* What the task asks *
Write out each line below precisely, passing over the pictures.

=== Records ===

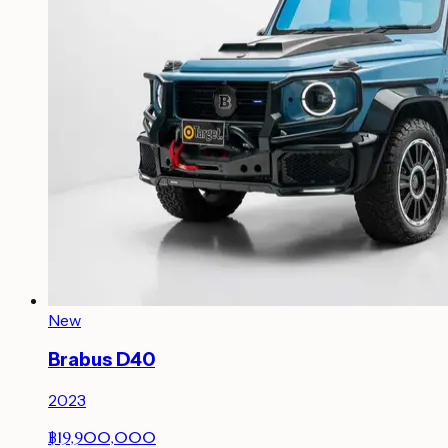
New
Brabus D40
2023
฿19,900,000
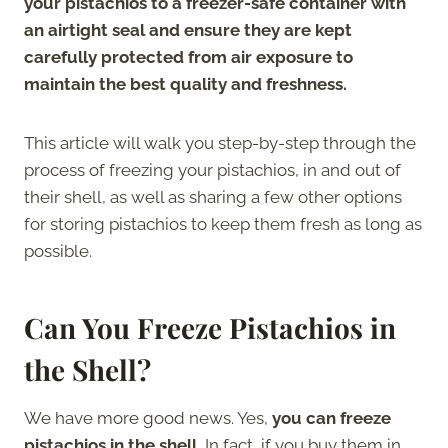
your pistachios to a freezer-safe container with
an airtight seal and ensure they are kept
carefully protected from air exposure to
maintain the best quality and freshness.
This article will walk you step-by-step through the
process of freezing your pistachios, in and out of
their shell, as well as sharing a few other options
for storing pistachios to keep them fresh as long as
possible.
Can You Freeze Pistachios in
the Shell?
We have more good news. Yes,
you can freeze
pistachios in the shell.
In fact, if you buy them in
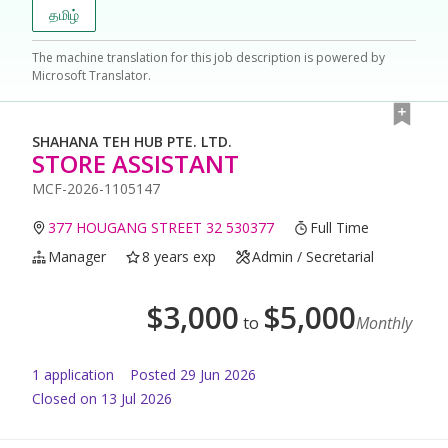
தமிழ்
The machine translation for this job description is powered by
Microsoft Translator.
SHAHANA TEH HUB PTE. LTD.
STORE ASSISTANT
MCF-2026-1105147
377 HOUGANG STREET 32 530377
Full Time
Manager
8 years exp
Admin / Secretarial
$
3,000
$
5,000
to
Monthly
1
application
Posted
29 Jun 2026
Closed on 13 Jul 2026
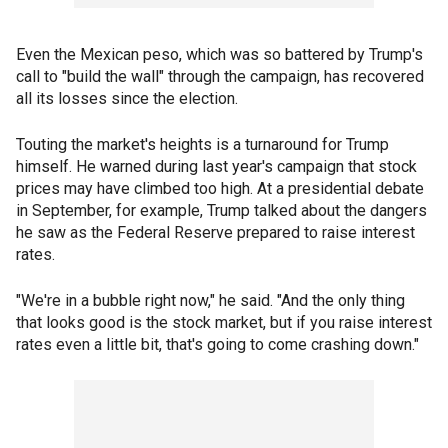
Even the Mexican peso, which was so battered by Trump's
call to "build the wall" through the campaign, has recovered
all its losses since the election.
Touting the market's heights is a turnaround for Trump
himself. He warned during last year's campaign that stock
prices may have climbed too high. At a presidential debate
in September, for example, Trump talked about the dangers
he saw as the Federal Reserve prepared to raise interest
rates.
"We're in a bubble right now," he said. "And the only thing
that looks good is the stock market, but if you raise interest
rates even a little bit, that's going to come crashing down."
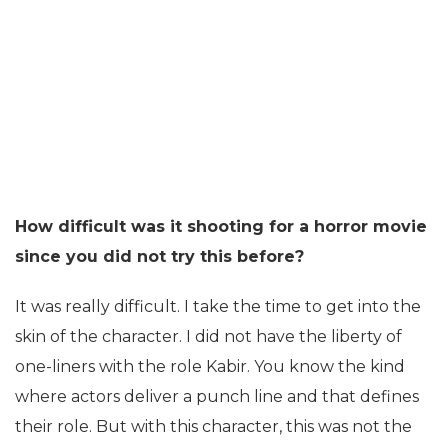
How difficult was it shooting for a horror movie
since you did not try this before?
It was really difficult. I take the time to get into the
skin of the character. I did not have the liberty of
one-liners with the role Kabir. You know the kind
where actors deliver a punch line and that defines
their role. But with this character, this was not the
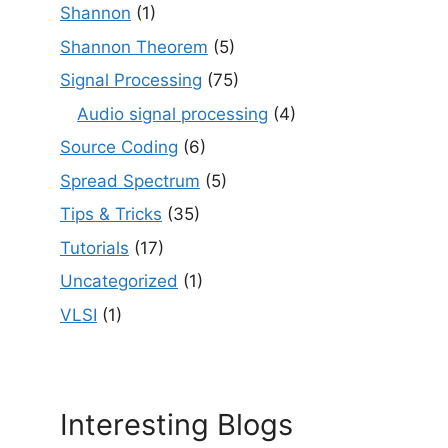
Shannon
(1)
Shannon Theorem
(5)
Signal Processing
(75)
Audio signal processing
(4)
Source Coding
(6)
Spread Spectrum
(5)
Tips & Tricks
(35)
Tutorials
(17)
Uncategorized
(1)
VLSI
(1)
Interesting Blogs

===

* Result of this exercise *
New
Brabus D40
2023
฿19,900,000
your pistachios to a freezer-safe container with
an airtight seal and ensure they are kept
carefully protected from air exposure to
maintain the best quality and freshness.
This article will walk you step-by-step through the
process of freezing your pistachios, in and out of
their shell, as well as sharing a few other options
for storing pistachios to keep them fresh as long as
possible.
Can You Freeze Pistachios in
the Shell?
We have more good news. Yes,
you can freeze
pistachios in the shell.
In fact, if you buy them in
தமிழ்
The machine translation for this job description is powered by
Microsoft Translator.
SHAHANA TEH HUB PTE. LTD.
STORE ASSISTANT
MCF-2026-1105147
377 HOUGANG STREET 32 530377
Full Time
Manager
8 years exp
Admin / Secretarial
$
3,000
$
5,000
to
Monthly
1
application
Posted
29 Jun 2026
Closed on 13 Jul 2026
Even the Mexican peso, which was so battered by Trump's
call to "build the wall" through the campaign, has recovered
all its losses since the election.
Touting the market's heights is a turnaround for Trump
himself. He warned during last year's campaign that stock
prices may have climbed too high. At a presidential debate
in September, for example, Trump talked about the dangers
he saw as the Federal Reserve prepared to raise interest
rates.
"We're in a bubble right now," he said. "And the only thing
that looks good is the stock market, but if you raise interest
rates even a little bit, that's going to come crashing down."
How difficult was it shooting for a horror movie
since you did not try this before?
It was really difficult. I take the time to get into the
skin of the character. I did not have the liberty of
one-liners with the role Kabir. You know the kind
where actors deliver a punch line and that defines
their role. But with this character, this was not the
Shannon
(1)
Shannon Theorem
(5)
Signal Processing
(75)
Audio signal processing
(4)
Source Coding
(6)
Spread Spectrum
(5)
Tips & Tricks
(35)
Tutorials
(17)
Uncategorized
(1)
VLSI
(1)
Interesting Blogs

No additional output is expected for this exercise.